- _Task item_
From the line containing "réanimation" down to the last line of the entries, print each line exactly and leave the pictures out.
**** Available data ****
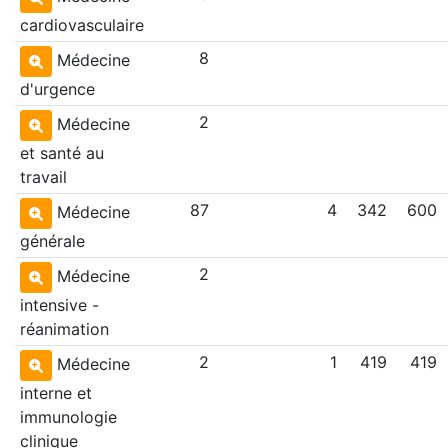
cardiovasculaire
8
Médecine
d'urgence
2
Médecine
et santé au
travail
87
4
342
600
Médecine
générale
2
Médecine
intensive -
réanimation
2
1
419
419
Médecine
interne et
immunologie
clinique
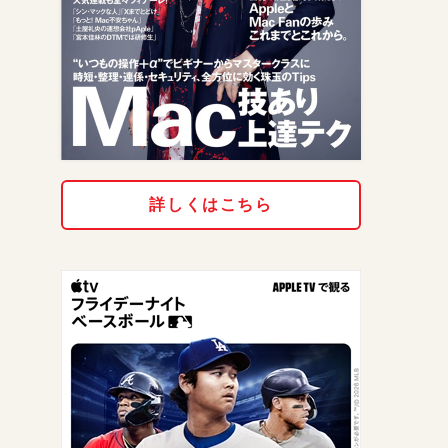
詳しくはこちら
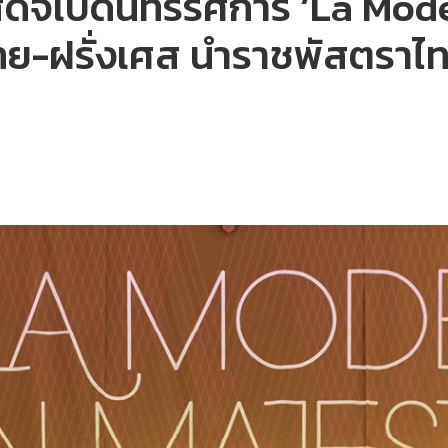
เสด็จเปิดนิทรรศการ ‘La Mode
ทย-ฝรั่งเศส นำราชพัสตราไทย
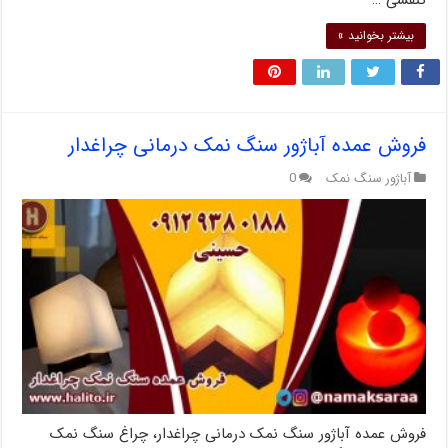
تنفسی …
بیشتر بخوانید »
فروش عمده آباژور سنگ نمک درمانی چراغدار
آباژور سنگ نمک
0
فروش عمده آباژور سنگ نمک درمانی چراغدار، چراغ سنگ نمک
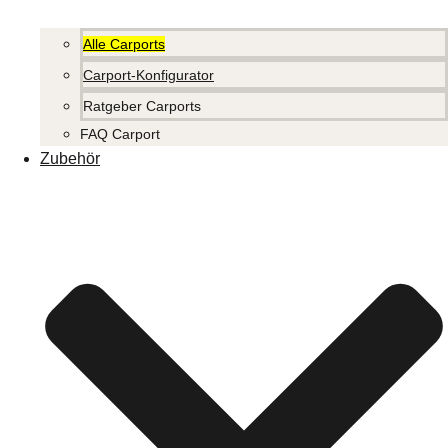
Alle Carports
Carport-Konfigurator
Ratgeber Carports
FAQ Carport
Zubehör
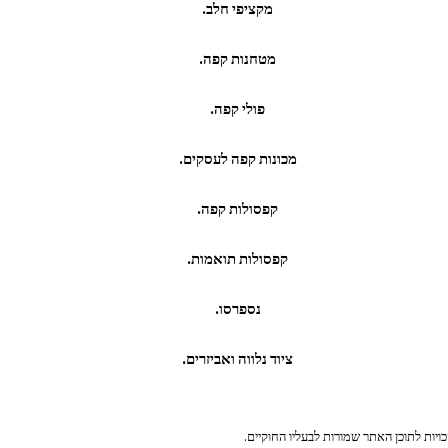
מקציפי חלב.
מטחנות קפה.
פולי קפה.
מכונות קפה לעסקים.
קפסולות קפה.
קפסולות תואמות.
נספרסו.
ציוד נלווה ואביזרים.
****
- _Solution_
réanimation
2
1
419
419
Médecine
interne et
immunologie
clinique
詳しくはこちら
เสด็จเปิดนิทรรศการ ‘La Mode
ทย-ฝรั่งเศส นำราชพัสตราไทย
تنفسی …
بیشتر بخوانید »
فروش عمده آباژور سنگ نمک درمانی چراغدار
آباژور سنگ نمک
0
فروش عمده آباژور سنگ نمک درمانی چراغدار، چراغ سنگ نمک
Alle Carports
Carport-Konfigurator
Ratgeber Carports
FAQ Carport
Zubehör
מקציפי חלב.
מטחנות קפה.
פולי קפה.
מכונות קפה לעסקים.
קפסולות קפה.
קפסולות תואמות.
נספרסו.
ציוד נלווה ואביזרים.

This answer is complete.